Circular RNA LARP4 correlates with decreased Enneking stage, better histological response, and prolonged survival profiles, and it elevates chemosensitivity to cisplatin and doxorubicin via sponging microRNA-424 in osteosarcoma.

BACKGROUND

This study aimed to evaluate the association of circular RNA La-related RNA-binding protein 4 (circ-LARP4) with clinical features and prognosis in osteosarcoma patients, and further explore its effect on chemosensitivity in osteosarcoma cells.

METHODS

Seventy-two osteosarcoma patients with Enneking stage IIA-IIB who underwent resection were consecutively enrolled, and then, tumor tissues and non-tumor tissues were obtained. Circ-LARP4 in tumor tissue/non-tumor tissue was detected by quantitative polymerase chain reaction.
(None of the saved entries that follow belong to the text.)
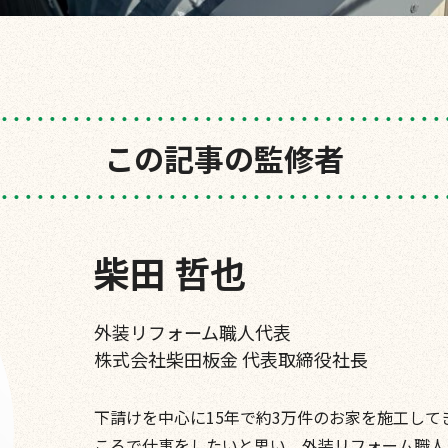
この記事の監修者
柴田 哲也
外装リフォーム職人代表
株式会社柴田板金
代表取締役社長
下請けを中心に15年で約3万件のお家を施工し
ころで仕事をしたいと思い、外装リフォーム職人と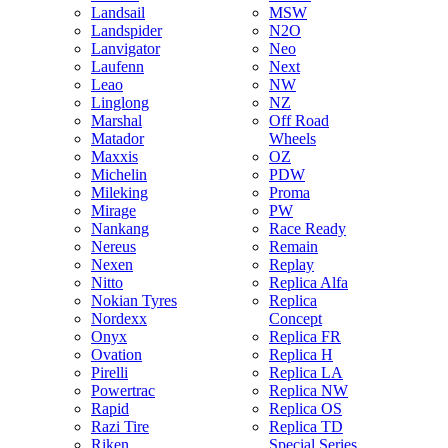
Landsail
MSW
Landspider
N2O
Lanvigator
Neo
Laufenn
Next
Leao
NW
Linglong
NZ
Marshal
Off Road
Matador
Wheels
Maxxis
OZ
Michelin
PDW
Mileking
Proma
Mirage
PW
Nankang
Race Ready
Nereus
Remain
Nexen
Replay
Nitto
Replica Alfa
Nokian Tyres
Replica
Nordexx
Concept
Onyx
Replica FR
Ovation
Replica H
Pirelli
Replica LA
Powertrac
Replica NW
Rapid
Replica OS
Razi Tire
Replica TD
Riken
Special Series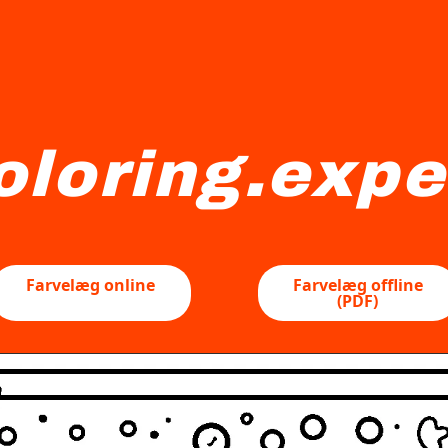
oloring.expe
entrum for dette billede. Designet er fyldt med forskellige
Farvelæg online
Farvelæg offline
(PDF)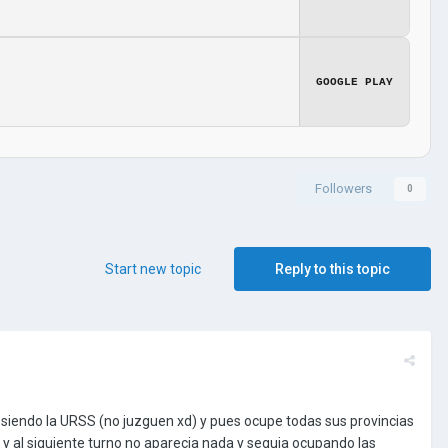
GOOGLE PLAY
Followers
0
Start new topic
Reply to this topic
siendo la URSS (no juzguen xd) y pues ocupe todas sus provincias
 y al siguiente turno no aparecia nada y seguia ocupando las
After circ-LARP4 overexpression and negative control overexpression plasmid transfection, relative cell viability (%) was evaluated by Cell Counting Kit-8 in MG63 cells treated by different concentrations of cisplatin, methotrexate, and doxorubicin, and IC was calculated.

RESULTS

Circ-LARP4 was downregulated in tumor tissue compared with non-tumor tissue and had a good value in distinguishing tumor tissue from non-tumor tissue with an area under curve of 0.829 (95% CI: 0.762-0.859). Meanwhile, tumor circ-LARP4 was negatively correlated with the Enneking stage. After resection, circ-LARP4 high expression patients showed an increased tumor cell necrosis rate to adjuvant chemotherapy compared to circ-LARP4 low expression patients, and circ-LARP4 high expression correlated with prolonged disease-free survival and overall survival. In vitro experiments revealed that circ-LARP4 overexpression elevated the chemosensitivity of MG63 cells to cisplatin and doxorubicin but not methotrexate, with decreased cisplatin IC and doxorubicin IC concentrations than negative control. Besides, miR-424 overexpression attenuated the chemosensitivity in circ-LARP4 overexpression-treated MG63 cells.

CONCLUSION

Circ-LARP4 high expression correlates with decreased Enneking stage and prolonged survival profiles, and it elevates chemosensitivity to cisplatin and doxorubicin via sponging miR-424 in osteosarcoma.